═════ Dataset entries

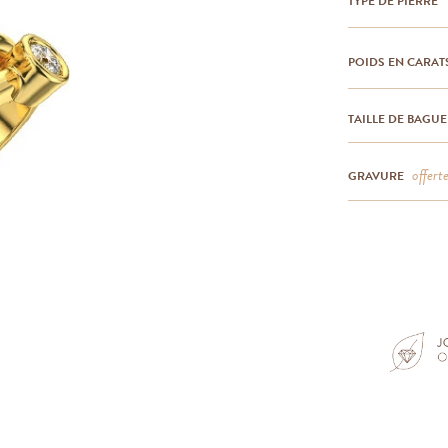
TYPE DE PIERRE
POIDS EN CARAT
TAILLE DE BAGUE
offert
GRAVURE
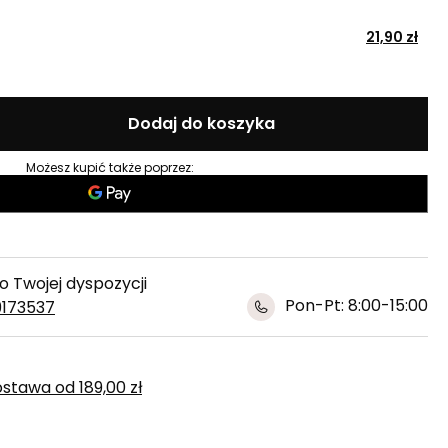
21,90 zł
Dodaj do koszyka
Możesz kupić także poprzez:
 Twojej dyspozycji
Pon-Pt: 8:00-15:00
9173537
ostawa
od
189,00 zł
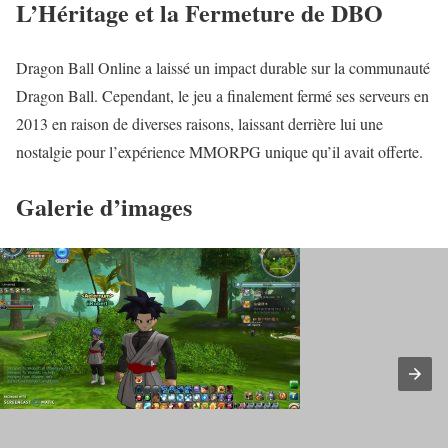
L’Héritage et la Fermeture de DBO
Dragon Ball Online a laissé un impact durable sur la communauté
Dragon Ball. Cependant, le jeu a finalement fermé ses serveurs en
2013 en raison de diverses raisons, laissant derrière lui une
nostalgie pour l’expérience MMORPG unique qu’il avait offerte.
Galerie d’images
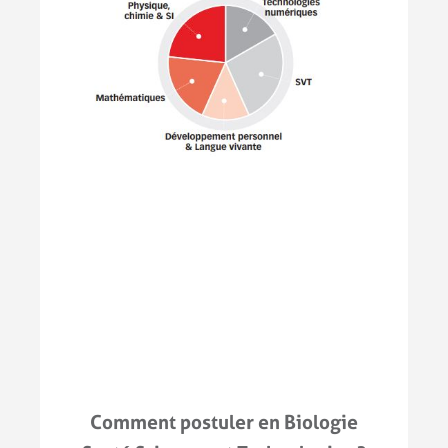
Comment postuler en Biologie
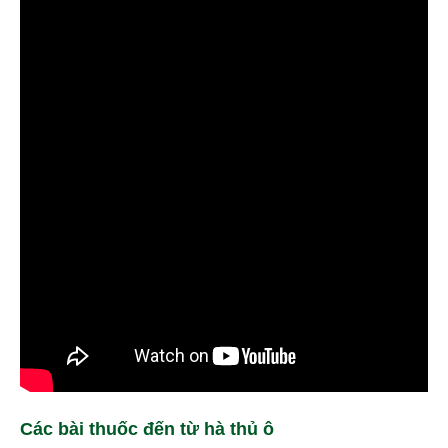
Các bài thuốc đến từ hà thủ ô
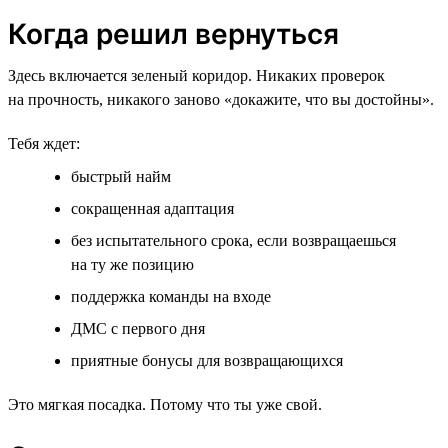
Когда решил вернуться
Здесь включается зеленый коридор. Никаких проверок
на прочность, никакого заново «докажите, что вы достойны».
Тебя ждет:
быстрый найм
сокращенная адаптация
без испытательного срока, если возвращаешься
на ту же позицию
поддержка команды на входе
ДМС с первого дня
приятные бонусы для возвращающихся
Это мягкая посадка. Потому что ты уже свой.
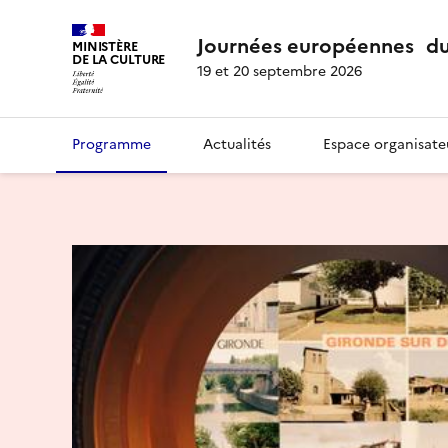
Journées européennes du
MINISTÈRE
DE LA CULTURE
19 et 20 septembre 2026
Programme
Actualités
Espace organisate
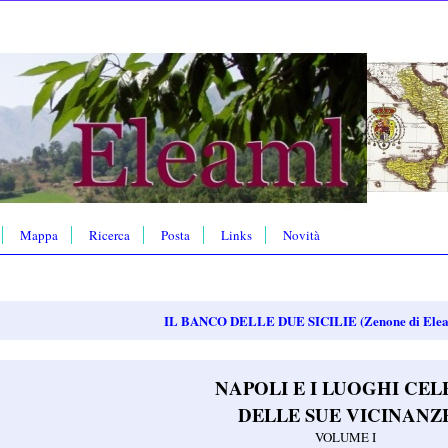
Mappa
Ricerca
Posta
Links
Novità
IL BANCO DELLE DUE SICILIE (Zenone di Elea,
NAPOLI E I LUOGHI CEL
DELLE SUE VICINANZ
VOLUME I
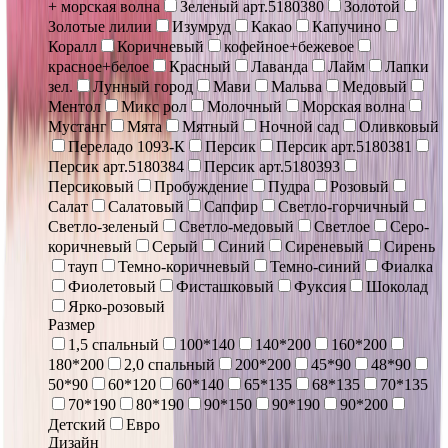
+ морская волна
Зеленый арт.5180380
Золотой
Золотые лилии
Изумруд
Какао
Капучино
Коралл
Коричневый
кофейное+бежевое
красное+белое
Красный
Лаванда
Лайм
Лапки
зел.
Лунный город
Мави
Мальва
Медовый
Ментол
Микс рол
Молочный
Морская волна
Мустанг
Мята
Мятный
Ночной сад
Оливковый
Переладо 1093-К
Персик
Персик арт.5180381
Персик арт.5180384
Персик арт.5180393
Персиковый
Пробуждение
Пудра
Розовый
Салат
Салатовый
Сапфир
Светло-горчичный
Светло-зеленый
Светло-медовый
Светлое
Серо-
коричневый
Серый
Синий
Сиреневый
Сирень
тауп
Темно-коричневый
Темно-синий
Фиалка
Фиолетовый
Фисташковый
Фуксия
Шоколад
Ярко-розовый
Размер
1,5 спальный
100*140
140*200
160*200
180*200
2,0 спальный
200*200
45*90
48*90
50*90
60*120
60*140
65*135
68*135
70*135
70*190
80*190
90*150
90*190
90*200
Детский
Евро
Дизайн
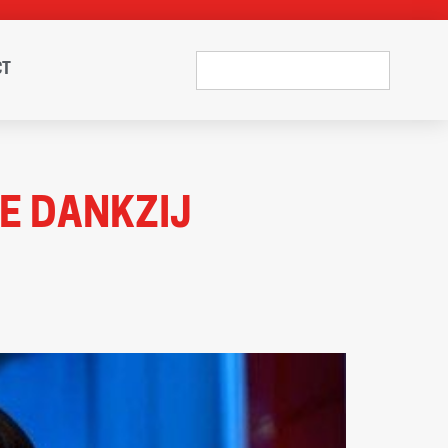
CT
E DANKZIJ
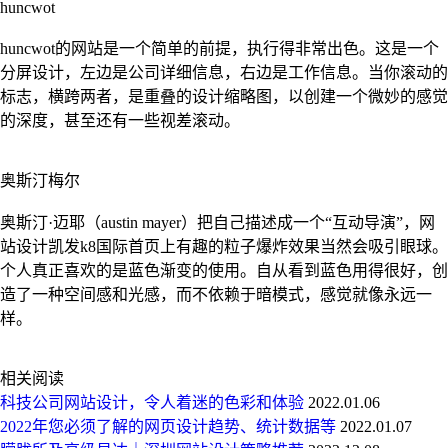
huncwot
huncwot的网站是一个简单的前提，执行得非常出色。这是一个
分屏设计，左边是公司详细信息，右边是工作信息。当你滚动的
标志，横跨两者，是重叠的设计缩略图，以创建一个微妙的感觉
的深度，甚至还有一些视差滚动。
奥斯汀梅尔
奥斯汀·迈耶（austin mayer）把自己描述成一个“互动导演”，网
站设计凯发k8国际首页上有趣的粒子爆炸效果当然会吸引眼球。
个人真正喜欢的是蓝色渐变的使用。自从看到蓝色用得很好，创
造了一种空间感和光感，而不依赖于暗模式，感觉就像永远一
样。
相关阅读
科技公司网站设计，令人着迷的色彩和体验
2022.01.06
2022年您必须了解的网页设计趋势、统计数据等
2022.01.07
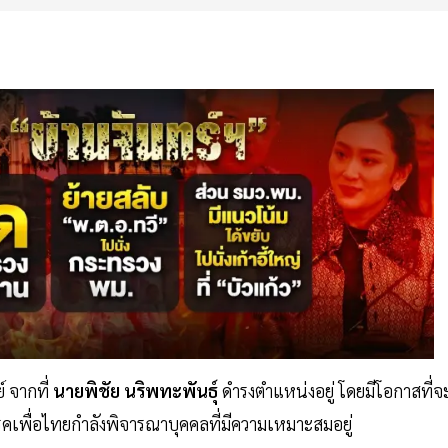
 จากที่
นายพิชัย นริพทะพันธุ์
ดำรงตำแหน่งอยู่ โดยมีโอกาสที่จ
พื่อไทยกำลังพิจารณาบุคคลที่มีความเหมาะสมอยู่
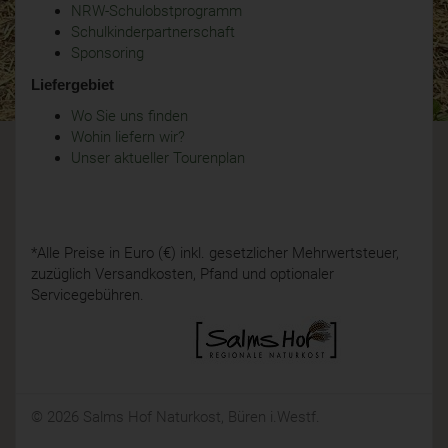
NRW-Schulobstprogramm
Schulkinderpartnerschaft
Sponsoring
Liefergebiet
Wo Sie uns finden
Wohin liefern wir?
Unser aktueller Tourenplan
*Alle Preise in Euro (€) inkl. gesetzlicher Mehrwertsteuer,
zuzüglich Versandkosten, Pfand und optionaler
Servicegebühren.
© 2026 Salms Hof Naturkost, Büren i.Westf.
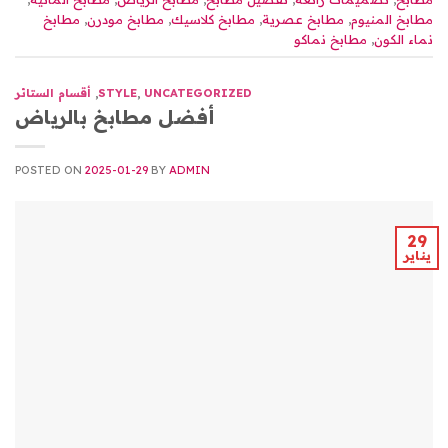
مطابخ المنيوم
,
مطابخ عصرية
,
مطابخ كلاسيك
,
مطابخ مودرن
,
مطابخ
نماء الكون
,
مطابخ نماكو
UNCATEGORIZED
,
STYLE
,
أقسام الستائر
أفضل مطابخ بالرياض
POSTED ON
2025-01-29
BY
ADMIN
29
يناير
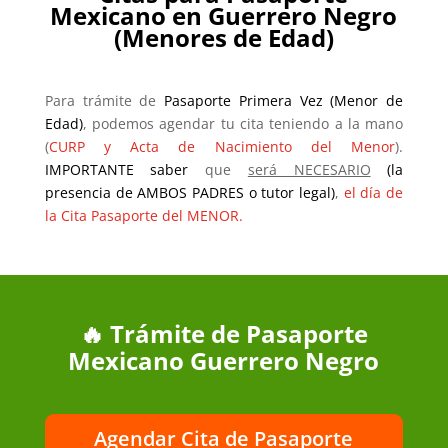
Mexicano en Guerrero Negro
(Menores de Edad)
Para trámite de
Pasaporte Primera Vez (Menor de
Edad)
, podemos agendar tu cita teniendo a la mano
(
CURP y Acta de Nacimiento del Menor
).
IMPORTANTE saber
que
será NECESARIO
(la
presencia de AMBOS PADRES o tutor legal)
,
el día de
la Cita Pasaporte del MENOR.
🔥 Trámite de Pasaporte
Mexicano Guerrero Negro
Agendar Cita de Pasaporte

══════════

Exercise: Turn every line of text in the material above into a numbered list, skipping any blank lines. Leave the picture markers out of the list.

Exercise result:
1. TYPE DE PIERRE
2. POIDS EN CARAT
3. TAILLE DE BAGUE
4. offert
5. GRAVURE
6. 21,90 zł
7. Dodaj do koszyka
8. Możesz kupić także poprzez:
9.  Twojej dyspozycji
10. Pon-Pt: 8:00-15:00
11. 9173537
12. ostawa
13. od
14. 189,00 zł
15. L’Héritage et la Fermeture de DBO
16. Dragon Ball Online a laissé un impact durable sur la communauté
17. Dragon Ball. Cependant, le jeu a finalement fermé ses serveurs en
18. 2013 en raison de diverses raisons, laissant derrière lui une
19. nostalgie pour l’expérience MMORPG unique qu’il avait offerte.
20. Galerie d’images
21. Comment postuler en Biologie
22. Các bài thuốc đến từ hà thủ ô
23. Когда решил вернуться
24. Здесь включается зеленый коридор. Никаких проверок
25. на прочность, никакого заново «докажите, что вы достойны».
26. Тебя ждет:
27. быстрый найм
28. сокращенная адаптация
29. без испытательного срока, если возвращаешься
30. на ту же позицию
31. поддержка команды на входе
32. ДМС с первого дня
33. приятные бонусы для возвращающихся
34. Это мягкая посадка. Потому что ты уже свой.
35. Journées européennes du
36. MINISTÈRE
37. DE LA CULTURE
38. 19 et 20 septembre 2026
39. Programme
40. Actualités
41. Espace organisate
42. Mappa
43. Ricerca
44. Posta
45. Links
46. Novità
47. IL BANCO DELLE DUE SICILIE (Zenone di Elea,
48. NAPOLI E I LUOGHI CEL
49. DELLE SUE VICINANZ
50. VOLUME I
51. + морская волна
52. Зеленый арт.5180380
53. Золотой
54. Золотые лилии
55. Изумруд
56. Какао
57. Капучино
58. Коралл
59. Коричневый
60. кофейное+бежевое
61. красное+белое
62. Красный
63. Лаванда
64. Лайм
65. Лапки
66. зел.
67. Лунный город
68. Мави
69. Мальва
70. Медовый
71. Ментол
72. Микс рол
73. Молочный
74. Морская волна
75. Мустанг
76. Мята
77. Мятный
78. Ночной сад
79. Оливковый
80. Переладо 1093-К
81. Персик
82. Персик арт.5180381
83. Персик арт.5180384
84. Персик арт.5180393
85. Персиковый
86. Пробуждение
87. Пудра
88. Розовый
89. Салат
90. Салатовый
91. Сапфир
92. Светло-горчичный
93. Светло-зеленый
94. Светло-медовый
95. Светлое
96. Серо-
97. коричневый
98. Серый
99. Синий
100. Сиреневый
101. Сирень
102. тауп
103. Темно-коричневый
104. Темно-синий
105. Фиалка
106. Фиолетовый
107. Фисташковый
108. Фуксия
109. Шоколад
110. Ярко-розовый
111. Размер
112. 1,5 спальный
113. 100*140
114. 140*200
115. 160*200
116. 180*200
117. 2,0 спальный
118. 200*200
119. 45*90
120. 48*90
121. 50*90
122. 60*120
123. 60*140
124. 65*135
125. 68*135
126. 70*135
127. 70*190
128. 80*190
129. 90*150
130. 90*190
131. 90*200
132. Детский
133. Евро
134. Дизайн
135. CT
136. E DANKZIJ
137. huncwot
138. huncwot的网站是一个简单的前提，执行得非常出色。这是一个
139. 分屏设计，左边是公司详细信息，右边是工作信息。当你滚动的
140. 标志，横跨两者，是重叠的设计缩略图，以创建一个微妙的感觉
141. 的深度，甚至还有一些视差滚动。
142. 奥斯汀梅尔
143. 奥斯汀·迈耶（austin mayer）把自己描述成一个“互动导演”，网
144. 站设计凯发k8国际首页上有趣的粒子爆炸效果当然会吸引眼球。
145. 个人真正喜欢的是蓝色渐变的使用。自从看到蓝色用得很好，创
146. 造了一种空间感和光感，而不依赖于暗模式，感觉就像永远一
147. 样。
148. 相关阅读
149. 科技公司网站设计，令人着迷的色彩和体验
150. 2022.01.06
151. 2022年您必须了解的网页设计趋势、统计数据等
152. 2022.01.07
153.  จากที่
154. นายพิชัย นริพทะพันธุ์
155. ดำรงตำแหน่งอยู่ โดยมีโอกาสที่จ
156. พื่อไทยกำลังพิจารณาบุคคลที่มีความเหมาะสมอยู่
157. NRW-Schulobstprogramm
158. Schulkinderpartnerschaft
159. Sponsoring
160. Liefergebiet
161. Wo Sie uns finden
162. Wohin liefern wir?
163. Unser aktueller Tourenplan
164. *Alle Preise in Euro (€) inkl. gesetzlicher Mehrwertsteuer,
165. zuzüglich Versandkosten, Pfand und optionaler
166. Servicegebühren.
167. © 2026 Salms Hof Naturkost, Büren i.Westf.
168. مطابخ المنيوم
169. ,
170. مطابخ عصرية
171. ,
172. مطابخ كلاسيك
173. ,
174. مطابخ مودرن
175. ,
176. مطابخ
177. نماء الكون
178. ,
179. مطابخ نماكو
180. UNCATEGORIZED
181. ,
182. STYLE
183. ,
184. أقسام الستائر
185. أفضل مطابخ بالرياض
186. POSTED ON
187. 2025-01-29
188. BY
189. ADMIN
190. 29
191. يناير
192. Mexicano en Guerrero Negro
193. (Menores de Edad)
194. Para trámite de
195. Pasaporte Primera Vez (Menor de
196. Edad)
197. , podemos agendar tu cita teniendo a la mano
198. (
199. CURP y Acta de Nacimiento del Menor
200. ).
201. IMPORTANTE saber
202. que
203. será NECESARIO
204. (la
205. presencia de AMBOS PADRES o tutor legal)
206. ,
207. el día de
208. la Cita Pasaporte del MENOR.
209. 🔥 Trámite de Pasaporte
210. Mexicano Guerrero Negro
211. Agendar Cita de Pasaporte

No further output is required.